What is being asked: Extract the lines of the listing below that start at the line containing "right elbow: (531, 180, 1)" and end at the line containing "left hip: (710, 217, -10)", both included, copying each one unchanged.

Items from a dataset
[Start of Attachment]
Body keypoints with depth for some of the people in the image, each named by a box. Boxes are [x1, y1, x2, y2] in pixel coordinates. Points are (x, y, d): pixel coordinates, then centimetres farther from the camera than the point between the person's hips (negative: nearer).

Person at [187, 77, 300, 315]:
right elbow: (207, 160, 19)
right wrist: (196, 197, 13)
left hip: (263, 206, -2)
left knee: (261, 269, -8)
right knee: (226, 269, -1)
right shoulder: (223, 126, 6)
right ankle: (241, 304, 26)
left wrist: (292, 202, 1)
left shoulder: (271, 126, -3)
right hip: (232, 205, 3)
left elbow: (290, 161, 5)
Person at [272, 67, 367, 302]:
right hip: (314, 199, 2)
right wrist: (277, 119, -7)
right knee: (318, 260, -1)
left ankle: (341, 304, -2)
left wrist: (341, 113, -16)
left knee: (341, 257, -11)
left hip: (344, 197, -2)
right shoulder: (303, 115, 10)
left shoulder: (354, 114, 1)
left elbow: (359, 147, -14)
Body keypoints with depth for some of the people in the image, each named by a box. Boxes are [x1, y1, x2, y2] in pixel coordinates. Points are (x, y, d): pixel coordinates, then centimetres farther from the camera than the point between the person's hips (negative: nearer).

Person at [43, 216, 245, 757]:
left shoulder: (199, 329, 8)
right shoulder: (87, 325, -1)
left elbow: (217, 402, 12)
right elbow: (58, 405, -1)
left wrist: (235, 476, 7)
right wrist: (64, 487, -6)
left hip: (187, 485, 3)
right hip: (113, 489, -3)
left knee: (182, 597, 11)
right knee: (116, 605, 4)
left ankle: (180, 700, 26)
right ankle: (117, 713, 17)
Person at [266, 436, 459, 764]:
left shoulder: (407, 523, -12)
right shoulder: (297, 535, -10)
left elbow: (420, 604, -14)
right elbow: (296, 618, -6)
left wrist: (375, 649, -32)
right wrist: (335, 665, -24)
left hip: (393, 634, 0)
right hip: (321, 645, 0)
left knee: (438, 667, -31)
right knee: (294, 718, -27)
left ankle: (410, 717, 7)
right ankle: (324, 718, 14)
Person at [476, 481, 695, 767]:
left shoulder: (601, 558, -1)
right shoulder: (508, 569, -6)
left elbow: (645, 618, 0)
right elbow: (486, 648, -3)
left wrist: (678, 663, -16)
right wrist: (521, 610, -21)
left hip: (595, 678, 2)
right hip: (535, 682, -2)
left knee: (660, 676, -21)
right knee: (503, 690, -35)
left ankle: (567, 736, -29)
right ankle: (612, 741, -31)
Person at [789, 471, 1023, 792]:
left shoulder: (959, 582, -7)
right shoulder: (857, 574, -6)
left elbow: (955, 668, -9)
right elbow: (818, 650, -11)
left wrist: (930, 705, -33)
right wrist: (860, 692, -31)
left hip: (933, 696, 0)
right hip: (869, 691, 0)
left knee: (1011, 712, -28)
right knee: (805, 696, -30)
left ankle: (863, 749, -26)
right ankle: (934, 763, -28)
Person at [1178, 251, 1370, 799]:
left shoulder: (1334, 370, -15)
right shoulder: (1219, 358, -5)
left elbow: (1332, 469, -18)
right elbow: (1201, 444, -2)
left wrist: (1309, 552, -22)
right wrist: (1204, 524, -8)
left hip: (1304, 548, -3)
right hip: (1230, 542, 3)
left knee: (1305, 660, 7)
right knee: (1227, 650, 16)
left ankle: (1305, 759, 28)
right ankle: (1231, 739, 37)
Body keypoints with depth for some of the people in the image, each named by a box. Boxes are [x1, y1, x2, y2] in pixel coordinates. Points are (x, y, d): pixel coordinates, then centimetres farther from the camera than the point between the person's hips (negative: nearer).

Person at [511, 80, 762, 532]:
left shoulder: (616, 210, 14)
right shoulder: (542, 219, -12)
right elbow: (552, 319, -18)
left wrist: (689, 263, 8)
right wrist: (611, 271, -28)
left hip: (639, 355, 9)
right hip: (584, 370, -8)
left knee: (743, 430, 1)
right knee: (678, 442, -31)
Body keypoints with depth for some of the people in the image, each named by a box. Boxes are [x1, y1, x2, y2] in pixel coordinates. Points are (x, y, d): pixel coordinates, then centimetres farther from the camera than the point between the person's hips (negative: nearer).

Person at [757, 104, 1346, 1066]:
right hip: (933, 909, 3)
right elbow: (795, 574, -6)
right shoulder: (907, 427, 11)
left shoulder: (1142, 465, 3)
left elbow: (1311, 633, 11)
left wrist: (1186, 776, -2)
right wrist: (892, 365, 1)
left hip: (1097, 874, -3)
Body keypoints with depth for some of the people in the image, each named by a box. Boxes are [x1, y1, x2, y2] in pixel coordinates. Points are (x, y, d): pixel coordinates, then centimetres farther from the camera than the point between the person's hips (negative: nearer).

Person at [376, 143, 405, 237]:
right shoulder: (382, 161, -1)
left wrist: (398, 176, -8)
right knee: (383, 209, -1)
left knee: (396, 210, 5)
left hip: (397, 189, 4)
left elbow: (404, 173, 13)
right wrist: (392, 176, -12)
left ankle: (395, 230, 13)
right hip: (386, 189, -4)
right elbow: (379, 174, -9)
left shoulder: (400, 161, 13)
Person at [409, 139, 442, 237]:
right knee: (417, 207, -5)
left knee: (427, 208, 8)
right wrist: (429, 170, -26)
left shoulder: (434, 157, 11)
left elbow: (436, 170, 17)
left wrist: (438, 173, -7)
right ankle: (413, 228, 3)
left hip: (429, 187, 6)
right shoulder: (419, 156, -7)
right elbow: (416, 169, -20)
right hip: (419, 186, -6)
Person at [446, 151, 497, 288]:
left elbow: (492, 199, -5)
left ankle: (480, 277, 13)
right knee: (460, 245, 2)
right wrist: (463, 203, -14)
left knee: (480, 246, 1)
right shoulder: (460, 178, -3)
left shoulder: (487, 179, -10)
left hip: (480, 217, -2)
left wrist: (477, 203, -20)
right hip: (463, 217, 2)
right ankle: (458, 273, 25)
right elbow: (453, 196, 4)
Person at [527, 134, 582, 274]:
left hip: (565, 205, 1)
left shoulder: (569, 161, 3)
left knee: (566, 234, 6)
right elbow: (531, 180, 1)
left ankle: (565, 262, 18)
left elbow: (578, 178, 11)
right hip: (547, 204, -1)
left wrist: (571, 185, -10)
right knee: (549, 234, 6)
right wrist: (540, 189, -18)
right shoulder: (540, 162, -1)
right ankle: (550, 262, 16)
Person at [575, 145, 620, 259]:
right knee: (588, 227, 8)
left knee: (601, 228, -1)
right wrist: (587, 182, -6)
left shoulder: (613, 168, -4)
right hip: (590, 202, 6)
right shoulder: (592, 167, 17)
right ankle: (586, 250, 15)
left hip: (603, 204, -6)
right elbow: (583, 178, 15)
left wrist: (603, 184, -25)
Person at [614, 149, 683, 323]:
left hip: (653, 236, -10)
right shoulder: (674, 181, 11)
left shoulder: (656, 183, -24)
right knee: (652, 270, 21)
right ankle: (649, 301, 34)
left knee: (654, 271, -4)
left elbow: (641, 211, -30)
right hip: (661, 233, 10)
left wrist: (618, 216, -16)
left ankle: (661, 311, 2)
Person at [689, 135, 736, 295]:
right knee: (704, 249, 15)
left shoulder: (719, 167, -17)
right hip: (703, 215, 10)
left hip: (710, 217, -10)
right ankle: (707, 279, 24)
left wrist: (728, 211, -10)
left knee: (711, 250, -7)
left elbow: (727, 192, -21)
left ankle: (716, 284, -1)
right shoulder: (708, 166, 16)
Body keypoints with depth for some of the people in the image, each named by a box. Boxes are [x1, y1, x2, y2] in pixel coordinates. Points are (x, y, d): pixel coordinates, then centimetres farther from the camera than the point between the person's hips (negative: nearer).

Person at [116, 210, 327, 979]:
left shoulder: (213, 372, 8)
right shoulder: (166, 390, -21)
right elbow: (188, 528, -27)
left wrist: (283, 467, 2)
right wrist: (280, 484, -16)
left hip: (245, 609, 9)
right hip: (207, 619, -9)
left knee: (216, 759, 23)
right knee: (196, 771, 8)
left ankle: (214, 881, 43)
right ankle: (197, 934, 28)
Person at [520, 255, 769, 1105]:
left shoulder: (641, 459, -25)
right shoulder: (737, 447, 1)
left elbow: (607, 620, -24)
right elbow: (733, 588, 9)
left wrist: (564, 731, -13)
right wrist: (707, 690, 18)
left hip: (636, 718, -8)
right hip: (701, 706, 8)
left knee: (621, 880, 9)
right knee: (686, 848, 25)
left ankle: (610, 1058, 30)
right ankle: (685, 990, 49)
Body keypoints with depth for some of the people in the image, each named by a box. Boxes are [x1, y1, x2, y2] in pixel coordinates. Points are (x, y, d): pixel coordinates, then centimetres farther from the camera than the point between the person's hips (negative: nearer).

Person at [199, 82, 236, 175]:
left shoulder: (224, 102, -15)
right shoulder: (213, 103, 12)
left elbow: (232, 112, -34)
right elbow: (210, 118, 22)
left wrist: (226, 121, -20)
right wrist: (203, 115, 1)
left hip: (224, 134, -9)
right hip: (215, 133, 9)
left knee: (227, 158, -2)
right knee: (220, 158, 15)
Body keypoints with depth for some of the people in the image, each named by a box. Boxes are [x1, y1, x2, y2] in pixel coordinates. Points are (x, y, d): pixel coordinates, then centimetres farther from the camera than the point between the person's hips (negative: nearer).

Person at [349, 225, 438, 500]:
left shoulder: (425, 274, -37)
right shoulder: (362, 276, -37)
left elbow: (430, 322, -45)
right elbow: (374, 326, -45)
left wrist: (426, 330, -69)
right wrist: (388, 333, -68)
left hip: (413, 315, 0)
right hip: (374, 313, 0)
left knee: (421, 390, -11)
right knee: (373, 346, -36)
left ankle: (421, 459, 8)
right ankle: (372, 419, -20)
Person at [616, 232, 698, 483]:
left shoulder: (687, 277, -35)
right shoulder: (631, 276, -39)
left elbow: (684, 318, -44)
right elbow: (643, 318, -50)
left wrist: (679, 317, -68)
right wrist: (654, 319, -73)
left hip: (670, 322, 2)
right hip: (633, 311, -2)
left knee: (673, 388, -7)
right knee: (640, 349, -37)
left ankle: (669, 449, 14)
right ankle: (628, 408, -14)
[End of Attachment]
Response below:
right elbow: (531, 180, 1)
left ankle: (565, 262, 18)
left elbow: (578, 178, 11)
right hip: (547, 204, -1)
left wrist: (571, 185, -10)
right knee: (549, 234, 6)
right wrist: (540, 189, -18)
right shoulder: (540, 162, -1)
right ankle: (550, 262, 16)
Person at [575, 145, 620, 259]:
right knee: (588, 227, 8)
left knee: (601, 228, -1)
right wrist: (587, 182, -6)
left shoulder: (613, 168, -4)
right hip: (590, 202, 6)
right shoulder: (592, 167, 17)
right ankle: (586, 250, 15)
left hip: (603, 204, -6)
right elbow: (583, 178, 15)
left wrist: (603, 184, -25)
Person at [614, 149, 683, 323]:
left hip: (653, 236, -10)
right shoulder: (674, 181, 11)
left shoulder: (656, 183, -24)
right knee: (652, 270, 21)
right ankle: (649, 301, 34)
left knee: (654, 271, -4)
left elbow: (641, 211, -30)
right hip: (661, 233, 10)
left wrist: (618, 216, -16)
left ankle: (661, 311, 2)
Person at [689, 135, 736, 295]:
right knee: (704, 249, 15)
left shoulder: (719, 167, -17)
right hip: (703, 215, 10)
left hip: (710, 217, -10)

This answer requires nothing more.